La rupture de canalisation dans le quartier toulousain de Saint-Michel a eu lieu le 10 mars 2018. — SDIS Haute-Garonne
  • En deux ans, deux ruptures importantes de canalisation ont eu lieu à quelques mètres de distance dans le quartier Saint-Michel.
  • Selon Veolia, le réseau d’eau toulousain, dont les canalisations ont 40 ans en moyenne, est l’un des performants au niveau national.

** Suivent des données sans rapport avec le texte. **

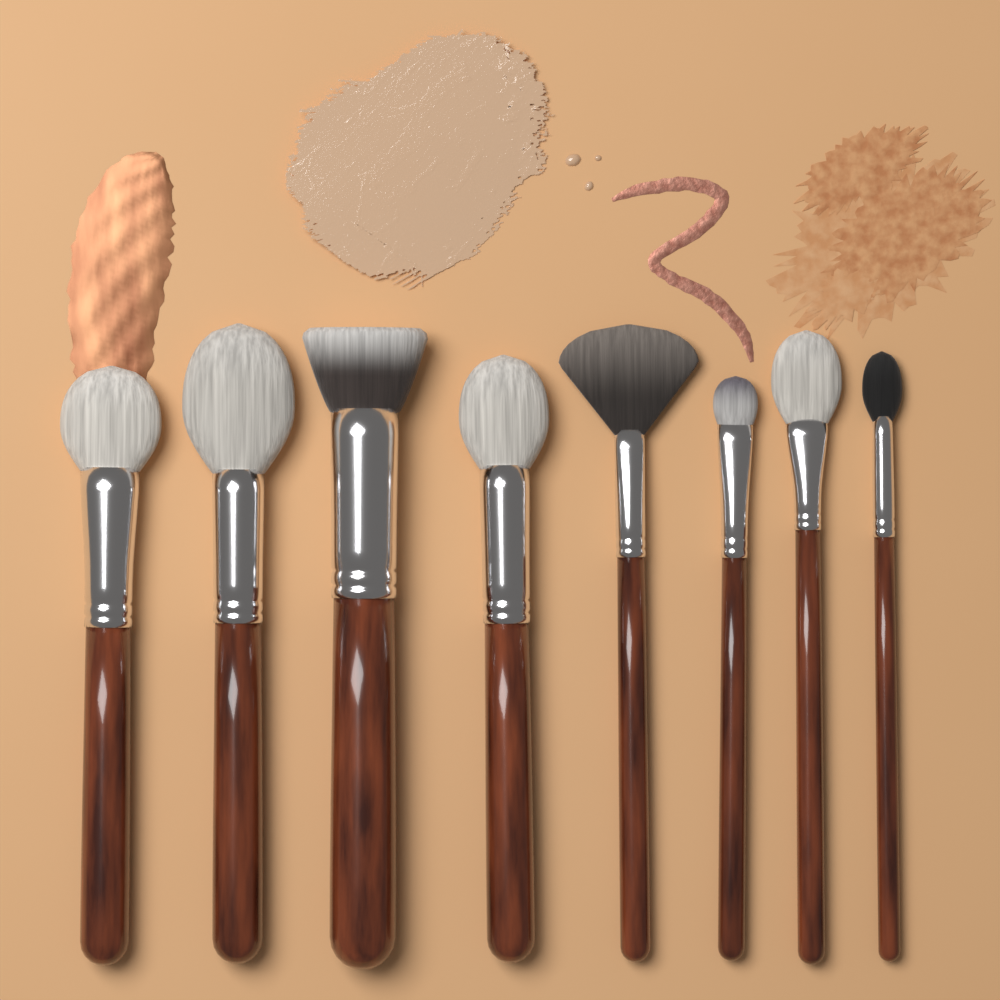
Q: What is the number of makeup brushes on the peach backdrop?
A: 8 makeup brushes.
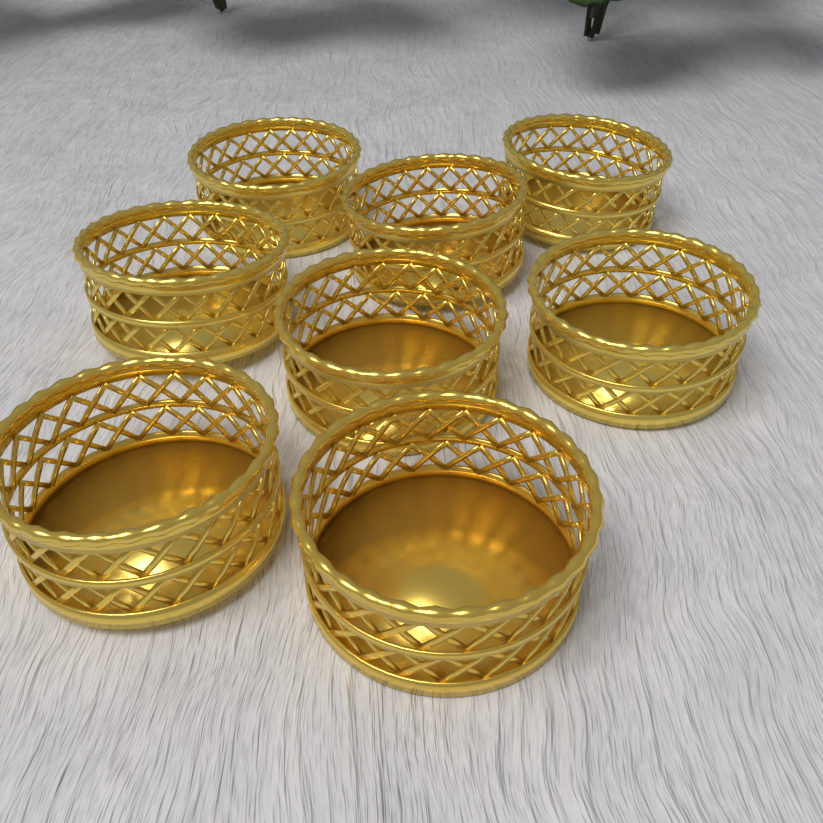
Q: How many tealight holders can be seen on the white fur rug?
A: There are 8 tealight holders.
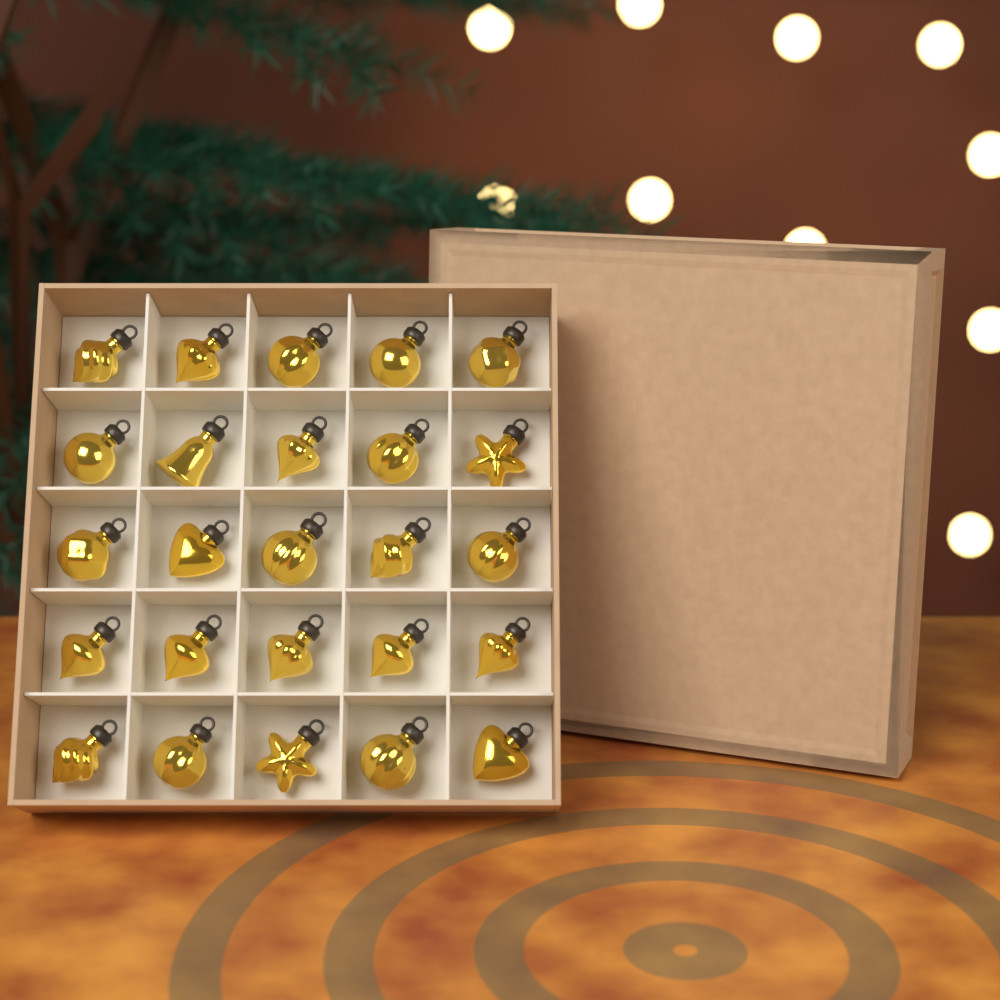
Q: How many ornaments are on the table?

Samedi, les riverains et commerçants du quartier Saint-Michel, à Toulouse, se sont retrouvés les pieds dans l’eau​, tout comme la station de métro. La rupture d’une canalisation est à l’origine de ce sinistre, tout comme cela avait été déjà le cas il y a un an, à quelques centaines de mètres de là, au niveau de la station de métro Saint-Agne.

Deux incidents à un an d’intervalle qui suscitent des interrogations au sein de la population sur l’état du réseau.

Expertises en cours

Si en 2017, le choc thermique dû à des changements brusques de température était à l’origine de la casse, cette fois-ci le tube en fonte de 30 centimètres de diamètre pourrait avoir été victime de travaux réalisés par d’autres opérateurs selon Veolia.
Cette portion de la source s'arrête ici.